Your goal -
Lines before the one containing "Table 4. Luteolin- 7" are left out; return that line and all lines after it, exactly, through the end of the records below.

Records for this exercise -
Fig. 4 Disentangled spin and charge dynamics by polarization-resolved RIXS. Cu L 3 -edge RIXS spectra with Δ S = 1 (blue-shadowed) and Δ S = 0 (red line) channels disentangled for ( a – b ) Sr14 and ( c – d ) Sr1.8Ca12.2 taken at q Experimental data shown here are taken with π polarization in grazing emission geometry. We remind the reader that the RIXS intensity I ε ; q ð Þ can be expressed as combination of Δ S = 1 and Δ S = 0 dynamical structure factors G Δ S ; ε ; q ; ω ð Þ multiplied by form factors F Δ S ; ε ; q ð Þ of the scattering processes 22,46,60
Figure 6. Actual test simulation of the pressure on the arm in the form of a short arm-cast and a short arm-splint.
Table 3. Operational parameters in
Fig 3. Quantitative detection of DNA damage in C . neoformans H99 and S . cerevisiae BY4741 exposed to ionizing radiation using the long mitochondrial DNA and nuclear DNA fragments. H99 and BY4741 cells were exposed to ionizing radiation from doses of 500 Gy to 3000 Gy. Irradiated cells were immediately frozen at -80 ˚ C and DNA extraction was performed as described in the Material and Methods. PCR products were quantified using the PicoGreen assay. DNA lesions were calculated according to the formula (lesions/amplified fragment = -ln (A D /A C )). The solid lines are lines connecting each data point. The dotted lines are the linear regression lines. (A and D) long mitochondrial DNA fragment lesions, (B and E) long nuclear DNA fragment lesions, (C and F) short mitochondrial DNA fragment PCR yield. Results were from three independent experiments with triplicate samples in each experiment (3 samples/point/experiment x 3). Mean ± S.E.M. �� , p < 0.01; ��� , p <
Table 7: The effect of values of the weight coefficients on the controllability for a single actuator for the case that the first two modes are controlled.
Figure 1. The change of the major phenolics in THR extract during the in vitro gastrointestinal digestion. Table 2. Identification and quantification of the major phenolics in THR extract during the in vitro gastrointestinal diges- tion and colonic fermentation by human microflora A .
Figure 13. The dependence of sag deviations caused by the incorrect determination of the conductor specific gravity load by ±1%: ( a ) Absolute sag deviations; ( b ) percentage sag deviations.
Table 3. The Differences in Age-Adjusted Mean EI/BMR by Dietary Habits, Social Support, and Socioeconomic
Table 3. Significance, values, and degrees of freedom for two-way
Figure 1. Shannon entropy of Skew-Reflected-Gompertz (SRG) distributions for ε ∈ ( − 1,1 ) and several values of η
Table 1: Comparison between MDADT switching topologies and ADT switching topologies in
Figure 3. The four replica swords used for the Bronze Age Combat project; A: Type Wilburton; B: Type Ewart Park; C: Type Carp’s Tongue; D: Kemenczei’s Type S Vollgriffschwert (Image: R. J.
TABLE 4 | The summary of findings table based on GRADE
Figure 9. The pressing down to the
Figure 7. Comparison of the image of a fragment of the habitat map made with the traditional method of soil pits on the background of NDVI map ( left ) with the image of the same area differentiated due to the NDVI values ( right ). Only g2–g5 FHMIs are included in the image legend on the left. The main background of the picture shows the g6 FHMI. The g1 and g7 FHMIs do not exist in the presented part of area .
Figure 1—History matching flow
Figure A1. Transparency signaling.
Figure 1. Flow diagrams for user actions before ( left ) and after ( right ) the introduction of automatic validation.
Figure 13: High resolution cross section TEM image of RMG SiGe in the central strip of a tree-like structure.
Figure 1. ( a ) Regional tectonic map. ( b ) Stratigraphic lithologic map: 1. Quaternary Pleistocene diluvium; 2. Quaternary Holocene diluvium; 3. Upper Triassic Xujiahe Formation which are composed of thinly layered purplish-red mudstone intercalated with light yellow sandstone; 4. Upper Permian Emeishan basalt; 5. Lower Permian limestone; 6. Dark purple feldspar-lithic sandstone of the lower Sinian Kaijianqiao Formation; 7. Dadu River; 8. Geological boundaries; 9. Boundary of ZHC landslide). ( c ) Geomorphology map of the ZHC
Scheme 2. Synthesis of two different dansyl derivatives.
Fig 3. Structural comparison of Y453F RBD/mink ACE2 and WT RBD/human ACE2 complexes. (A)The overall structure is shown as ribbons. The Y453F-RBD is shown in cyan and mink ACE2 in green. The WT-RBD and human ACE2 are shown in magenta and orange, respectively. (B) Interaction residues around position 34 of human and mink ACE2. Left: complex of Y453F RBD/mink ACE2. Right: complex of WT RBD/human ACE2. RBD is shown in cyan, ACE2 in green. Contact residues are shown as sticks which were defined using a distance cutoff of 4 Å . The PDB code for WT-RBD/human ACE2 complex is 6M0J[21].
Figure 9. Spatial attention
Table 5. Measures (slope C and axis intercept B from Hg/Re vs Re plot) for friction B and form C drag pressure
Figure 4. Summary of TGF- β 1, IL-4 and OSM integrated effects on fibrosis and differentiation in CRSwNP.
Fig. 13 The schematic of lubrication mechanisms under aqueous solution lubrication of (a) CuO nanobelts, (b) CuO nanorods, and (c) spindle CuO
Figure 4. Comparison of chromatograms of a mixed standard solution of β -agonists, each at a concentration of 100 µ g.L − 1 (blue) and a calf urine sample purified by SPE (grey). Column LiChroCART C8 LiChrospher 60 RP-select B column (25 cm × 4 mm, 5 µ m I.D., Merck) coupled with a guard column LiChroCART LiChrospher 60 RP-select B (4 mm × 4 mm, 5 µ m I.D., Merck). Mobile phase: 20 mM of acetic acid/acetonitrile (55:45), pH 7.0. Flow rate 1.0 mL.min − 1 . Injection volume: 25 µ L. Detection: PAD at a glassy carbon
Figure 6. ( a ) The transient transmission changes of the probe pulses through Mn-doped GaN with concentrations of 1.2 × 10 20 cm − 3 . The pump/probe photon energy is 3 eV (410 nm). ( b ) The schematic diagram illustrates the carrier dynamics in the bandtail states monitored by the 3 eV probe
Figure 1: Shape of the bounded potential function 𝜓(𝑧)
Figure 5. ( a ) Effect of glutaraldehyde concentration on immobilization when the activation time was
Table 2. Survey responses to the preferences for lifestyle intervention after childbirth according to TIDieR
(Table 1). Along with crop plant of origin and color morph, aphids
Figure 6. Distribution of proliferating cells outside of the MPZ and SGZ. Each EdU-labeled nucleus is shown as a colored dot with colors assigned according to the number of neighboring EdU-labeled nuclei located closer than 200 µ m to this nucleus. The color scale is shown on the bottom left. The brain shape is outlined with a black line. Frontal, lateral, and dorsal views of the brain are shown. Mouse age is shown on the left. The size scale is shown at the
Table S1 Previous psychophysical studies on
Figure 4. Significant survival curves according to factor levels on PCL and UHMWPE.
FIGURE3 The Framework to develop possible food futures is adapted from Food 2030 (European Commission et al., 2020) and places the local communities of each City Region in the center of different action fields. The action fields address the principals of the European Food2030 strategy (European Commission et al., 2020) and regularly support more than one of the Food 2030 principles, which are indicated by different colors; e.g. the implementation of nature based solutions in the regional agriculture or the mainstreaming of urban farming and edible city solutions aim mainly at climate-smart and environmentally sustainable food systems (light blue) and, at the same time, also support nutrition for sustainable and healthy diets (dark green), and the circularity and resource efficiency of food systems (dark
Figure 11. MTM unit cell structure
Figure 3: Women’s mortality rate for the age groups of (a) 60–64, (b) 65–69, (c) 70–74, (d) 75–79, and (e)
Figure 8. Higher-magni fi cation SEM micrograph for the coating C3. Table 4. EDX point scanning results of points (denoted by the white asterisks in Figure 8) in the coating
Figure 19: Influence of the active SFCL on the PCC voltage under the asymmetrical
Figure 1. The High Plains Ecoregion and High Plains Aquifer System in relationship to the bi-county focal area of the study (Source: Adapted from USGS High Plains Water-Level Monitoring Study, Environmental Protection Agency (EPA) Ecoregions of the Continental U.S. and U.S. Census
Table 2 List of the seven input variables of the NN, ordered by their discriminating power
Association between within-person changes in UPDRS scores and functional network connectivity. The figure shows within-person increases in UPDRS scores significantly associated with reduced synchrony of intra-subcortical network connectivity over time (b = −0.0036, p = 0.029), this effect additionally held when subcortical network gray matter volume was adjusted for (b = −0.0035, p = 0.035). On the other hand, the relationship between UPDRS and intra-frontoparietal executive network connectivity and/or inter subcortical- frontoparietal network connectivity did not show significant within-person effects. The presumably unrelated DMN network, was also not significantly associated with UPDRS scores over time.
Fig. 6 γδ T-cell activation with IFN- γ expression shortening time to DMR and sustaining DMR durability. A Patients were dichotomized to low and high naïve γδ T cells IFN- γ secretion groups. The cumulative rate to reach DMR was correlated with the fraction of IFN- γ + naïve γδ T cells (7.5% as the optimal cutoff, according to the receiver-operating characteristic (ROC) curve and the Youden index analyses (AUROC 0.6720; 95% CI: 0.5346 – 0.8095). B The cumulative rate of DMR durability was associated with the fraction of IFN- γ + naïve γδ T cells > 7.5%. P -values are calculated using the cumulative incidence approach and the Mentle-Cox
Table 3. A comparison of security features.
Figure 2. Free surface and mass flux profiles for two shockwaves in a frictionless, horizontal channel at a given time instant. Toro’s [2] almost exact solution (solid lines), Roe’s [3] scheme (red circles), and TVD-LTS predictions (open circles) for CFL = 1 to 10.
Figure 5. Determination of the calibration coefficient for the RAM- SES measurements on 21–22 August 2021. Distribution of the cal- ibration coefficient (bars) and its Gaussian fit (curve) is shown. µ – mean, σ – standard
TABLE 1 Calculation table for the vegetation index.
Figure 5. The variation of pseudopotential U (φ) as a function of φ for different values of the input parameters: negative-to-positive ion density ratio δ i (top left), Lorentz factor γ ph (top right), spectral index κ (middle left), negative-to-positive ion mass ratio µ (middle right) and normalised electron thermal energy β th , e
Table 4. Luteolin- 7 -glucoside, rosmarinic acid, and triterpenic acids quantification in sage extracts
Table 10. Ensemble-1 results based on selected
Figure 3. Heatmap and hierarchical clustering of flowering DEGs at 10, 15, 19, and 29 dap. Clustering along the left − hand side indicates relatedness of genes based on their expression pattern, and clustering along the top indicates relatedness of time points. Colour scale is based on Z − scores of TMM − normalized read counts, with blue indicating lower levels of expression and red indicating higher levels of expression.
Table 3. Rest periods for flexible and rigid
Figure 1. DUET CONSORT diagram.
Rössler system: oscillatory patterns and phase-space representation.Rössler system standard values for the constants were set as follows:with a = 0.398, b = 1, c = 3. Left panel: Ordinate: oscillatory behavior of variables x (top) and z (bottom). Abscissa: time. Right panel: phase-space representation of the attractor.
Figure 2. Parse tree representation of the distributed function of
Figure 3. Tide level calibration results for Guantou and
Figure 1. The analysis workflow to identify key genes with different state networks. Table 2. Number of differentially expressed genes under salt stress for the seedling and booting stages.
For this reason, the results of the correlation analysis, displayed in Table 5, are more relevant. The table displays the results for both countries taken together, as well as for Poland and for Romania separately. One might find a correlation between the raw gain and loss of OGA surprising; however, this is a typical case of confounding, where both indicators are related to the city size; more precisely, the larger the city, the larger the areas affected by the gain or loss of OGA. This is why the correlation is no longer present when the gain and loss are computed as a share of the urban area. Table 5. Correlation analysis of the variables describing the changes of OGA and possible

Answer -
Table 4. Luteolin- 7 -glucoside, rosmarinic acid, and triterpenic acids quantification in sage extracts
Table 10. Ensemble-1 results based on selected
Figure 3. Heatmap and hierarchical clustering of flowering DEGs at 10, 15, 19, and 29 dap. Clustering along the left − hand side indicates relatedness of genes based on their expression pattern, and clustering along the top indicates relatedness of time points. Colour scale is based on Z − scores of TMM − normalized read counts, with blue indicating lower levels of expression and red indicating higher levels of expression.
Table 3. Rest periods for flexible and rigid
Figure 1. DUET CONSORT diagram.
Rössler system: oscillatory patterns and phase-space representation.Rössler system standard values for the constants were set as follows:with a = 0.398, b = 1, c = 3. Left panel: Ordinate: oscillatory behavior of variables x (top) and z (bottom). Abscissa: time. Right panel: phase-space representation of the attractor.
Figure 2. Parse tree representation of the distributed function of
Figure 3. Tide level calibration results for Guantou and
Figure 1. The analysis workflow to identify key genes with different state networks. Table 2. Number of differentially expressed genes under salt stress for the seedling and booting stages.
For this reason, the results of the correlation analysis, displayed in Table 5, are more relevant. The table displays the results for both countries taken together, as well as for Poland and for Romania separately. One might find a correlation between the raw gain and loss of OGA surprising; however, this is a typical case of confounding, where both indicators are related to the city size; more precisely, the larger the city, the larger the areas affected by the gain or loss of OGA. This is why the correlation is no longer present when the gain and loss are computed as a share of the urban area. Table 5. Correlation analysis of the variables describing the changes of OGA and possible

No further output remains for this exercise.